Thursday, June 18, 2009

Climate change: the return of the clowns

Back in 2008, when the ETS was before a select committee, the NZ Institute for Economic Research produced a report [PDF] claiming that it would destroy the economy. The report was spectacularly flawed, being based explicitly on an assumption that there would be no international action to combat climate change (it also assumed there would be no technological change, no benefits from action, and no costs of inaction - all of which are similarly dodgy). So naturally, when National wanted economic modelling to help its stacked Emissions Trading Scheme Review Committee decide how best to gut the ETS, it turned to these clowns again.

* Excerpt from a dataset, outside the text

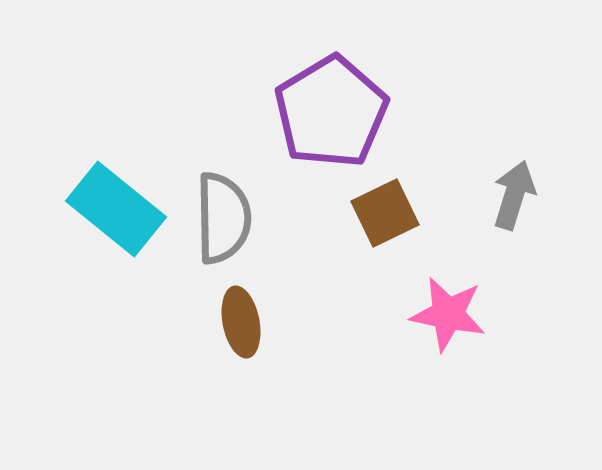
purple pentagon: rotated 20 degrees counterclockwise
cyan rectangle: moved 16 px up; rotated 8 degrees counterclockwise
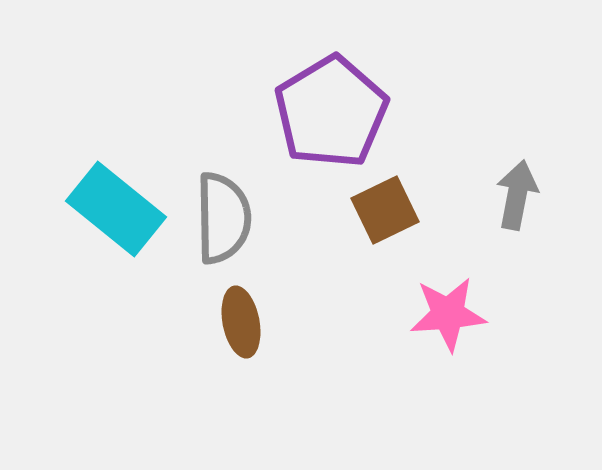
gray arrow: moved 3 px right; rotated 6 degrees counterclockwise
brown square: moved 3 px up
pink star: rotated 16 degrees counterclockwise
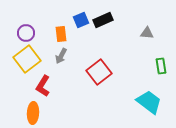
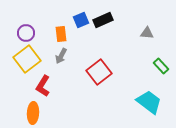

Their new report [PDF] seems to share many of the flaws of the old one - most notably, that it assumes in almost all scenarios that New Zealand is acting unilaterally, and that the rest of the world does nothing. With almost all of our major trading partners either committed to emissions trading (the US, Australia) or already doing it (Europe), this is simply laughable. It still deliberately excludes both the benefits of action and the costs of inaction (their statement that "the welfare gain from less global warming is not captured in the model" says it all, really). And while it deals with technological change in some scenarios, this is represented as single large "silver bullet" technologies. There is no modelling of ordinary technological improvement over time, and (more absurdly) no response of the electricity generating mix (and consequent reduction in emissions per megawatt-hour) to carbon prices. We've already seen the latter happening - companies have preferentially invested in wind rather than gas, and Genesis is burning less coal and more gas in an effort to avoid emissions (and anticipated future carbon costs) - so it seems particularly unsupportable. All of this chicken-strapping naturally leads to the conclusion that the best policy is no policy, and that the government should pick up the tab. However, even the NZIER realises that this is simply "an untenable political economy approach to emissions reduction in the longer term" as it would compromise our position in international negotiations. And so they conclude:

On balance, our recommendation in the short run is to introduce an ETS with free allocation to competitiveness-at-risk sectors, with agriculture excluded if measurement of its emissions is prohibitively expensive. Free allocation should be output-linked and phased out as our competitors adopt carbon pricing. If agriculture is initially excluded it should be transitioned into the ETS, with free allocation if required, as measurement becomes economic.
There are a number of important differences here with the current (on hold) policy. Firstly, "output-linked" free allocation means giving polluters a set proportion of their current, rather than 2005, emissions. In other words, a direct government subsidy of pollution. This is the exact opposite of the "polluter pays" principle, and is simply morally untenable. I take it as axiomatic that polluters should pay the full costs of their pollution, just as they should pay the full costs of their raw materials, their taxes, and their wages. And if a business is not profitable if it pays those costs - or, to put it another way, if it is only profitable if it ignores its environmental effects, rips off its suppliers, cheats on its taxes and robs its employees - then it is not really profitable and should go to the wall (and, in some of those cases, to jail). While businesses will whine about their "competitiveness", those costs don't cease to be real if other people ignore them, just as the cost of wages doesn't cease to be real if factories in China can use sweated labour, and it is odd that economists have no trouble recognising that in the latter case but not the former.

Secondly, agriculture is currently in the ETS after 2013, though massively subsidised. The point of obligation has not yet been determined, but there is provision for it either to be measured at the farm level, or at the processing level through dairy and meat factories. Either way, measurement is likely to be cheap and based on existing data; the government is not going to come along and stick a methane-meter in every cow - rather they are simply going to count heads and charge on average values, at least initially. So NZIER's concerns about high measurement costs are simply fictitious (not to mention pulled out of their arse - they don't discuss this anywhere else in their report). Unfortunately, its what the farmer government wants to hear, and seemingly designed to give them a pretext to give farmers - our biggest carbon polluters - even more of a free ride. And the rest of us will be expected to pay for it - to the tune of almost a billion dollars a year.